A question about SubString

Hello,
What is the difference between SubString and Indexing? I did:

julia> str = "Where the mind is without fear"
"Where the mind is without fear"

julia> SubString(str, 1, 5)
"Where"

julia> str[1:5]
"Where"

The results of both are the same. When should I use SubString?

Thank you.

Creating a String requires a new allocation on the heap, where the string stores a full copy of its data. A SubString, because it refers to an existing String, only needs to store references, and therefore requires no heap allocation to create.
A SubString is essentially a pointer and two integers.

3 Likes

Hello,
Thank you so much for you reply.
So, when I use str[1:5], does it allocate new memory on the heap?

Yes, it creates a full copy of the string, stored on the heap

1 Like

Slight nitpick: the new String is not semantically required to be allocated on the heap. It’s extremely likely to end up there, but it’s not a semantic requirement.
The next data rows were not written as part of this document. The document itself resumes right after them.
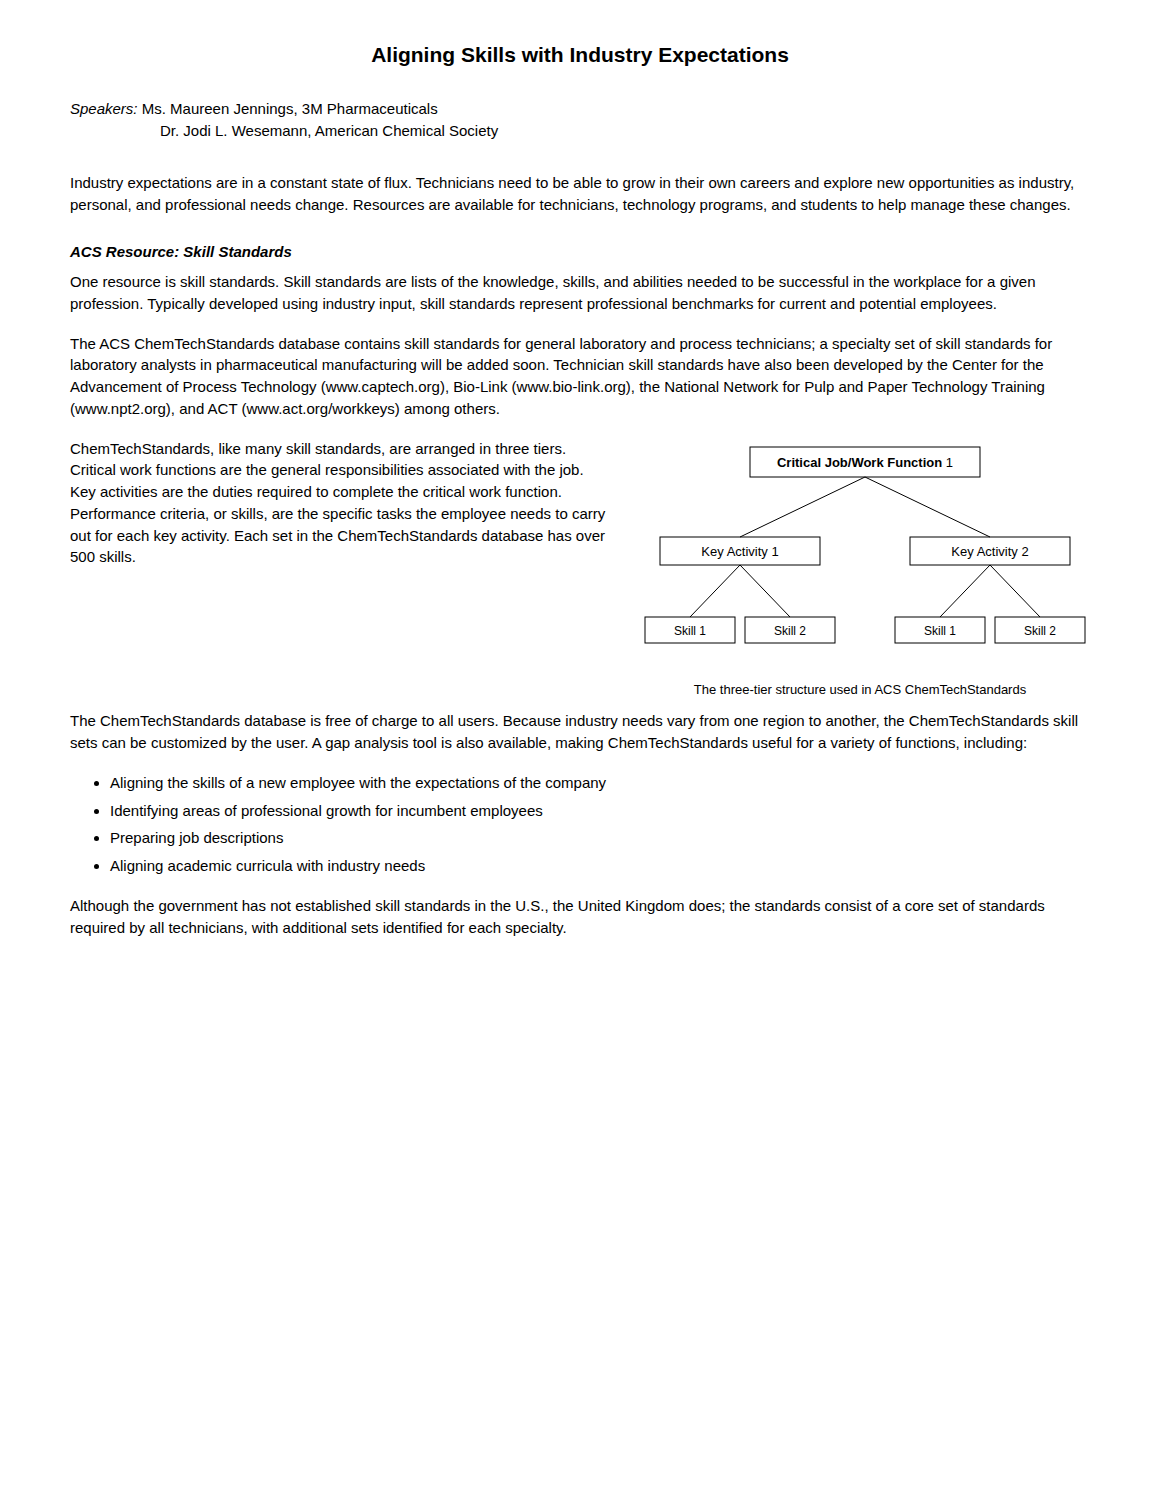Aligning Skills with Industry Expectations
Speakers: Ms. Maureen Jennings, 3M Pharmaceuticals
Dr. Jodi L. Wesemann, American Chemical Society
Industry expectations are in a constant state of flux. Technicians need to be able to grow in their own careers and explore new opportunities as industry, personal, and professional needs change. Resources are available for technicians, technology programs, and students to help manage these changes.
ACS Resource: Skill Standards
One resource is skill standards. Skill standards are lists of the knowledge, skills, and abilities needed to be successful in the workplace for a given profession. Typically developed using industry input, skill standards represent professional benchmarks for current and potential employees.
The ACS ChemTechStandards database contains skill standards for general laboratory and process technicians; a specialty set of skill standards for laboratory analysts in pharmaceutical manufacturing will be added soon. Technician skill standards have also been developed by the Center for the Advancement of Process Technology (www.captech.org), Bio-Link (www.bio-link.org), the National Network for Pulp and Paper Technology Training (www.npt2.org), and ACT (www.act.org/workkeys) among others.
Critical Job/Work Function 1 Key Activity 1 Key Activity 2 Skill 1 Skill 2 Skill 1 Skill 2
The three-tier structure used in ACS ChemTechStandards
ChemTechStandards, like many skill standards, are arranged in three tiers. Critical work functions are the general responsibilities associated with the job. Key activities are the duties required to complete the critical work function. Performance criteria, or skills, are the specific tasks the employee needs to carry out for each key activity. Each set in the ChemTechStandards database has over 500 skills.
The ChemTechStandards database is free of charge to all users. Because industry needs vary from one region to another, the ChemTechStandards skill sets can be customized by the user. A gap analysis tool is also available, making ChemTechStandards useful for a variety of functions, including:
Aligning the skills of a new employee with the expectations of the company
Identifying areas of professional growth for incumbent employees
Preparing job descriptions
Aligning academic curricula with industry needs
Although the government has not established skill standards in the U.S., the United Kingdom does; the standards consist of a core set of standards required by all technicians, with additional sets identified for each specialty.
That being said, the main difference between indexing and calling SubString stands - the former creates a copy, while the latter merely stores the indices into the existing String. SubString is what you get from @view str[1:5].

4 Likes

It may or may not be obvious: the tradeoff of not creating a copy is that the parent string object cannot be freed by the GC. If that string is large and you don’t need to keep it around then you want to copy the part of the data you need.

4 Likes

once we have a moving GC, we could possibly do some tricks here where we could copy the substring and free the original if the original string dies (not sure if we could implement this in Julia, possibly with some sort of weaktef+finalizer?)

3 Likes

Hello,
Thank you so much for your reply.
What is GC?

Garbage collector; roughly speaking it removes objects that are not needed anymore from memory (“freeing” the memory). In Julia this is called automatically. In other languages, such as C, it’s the responsibility of the programmer.

3 Likes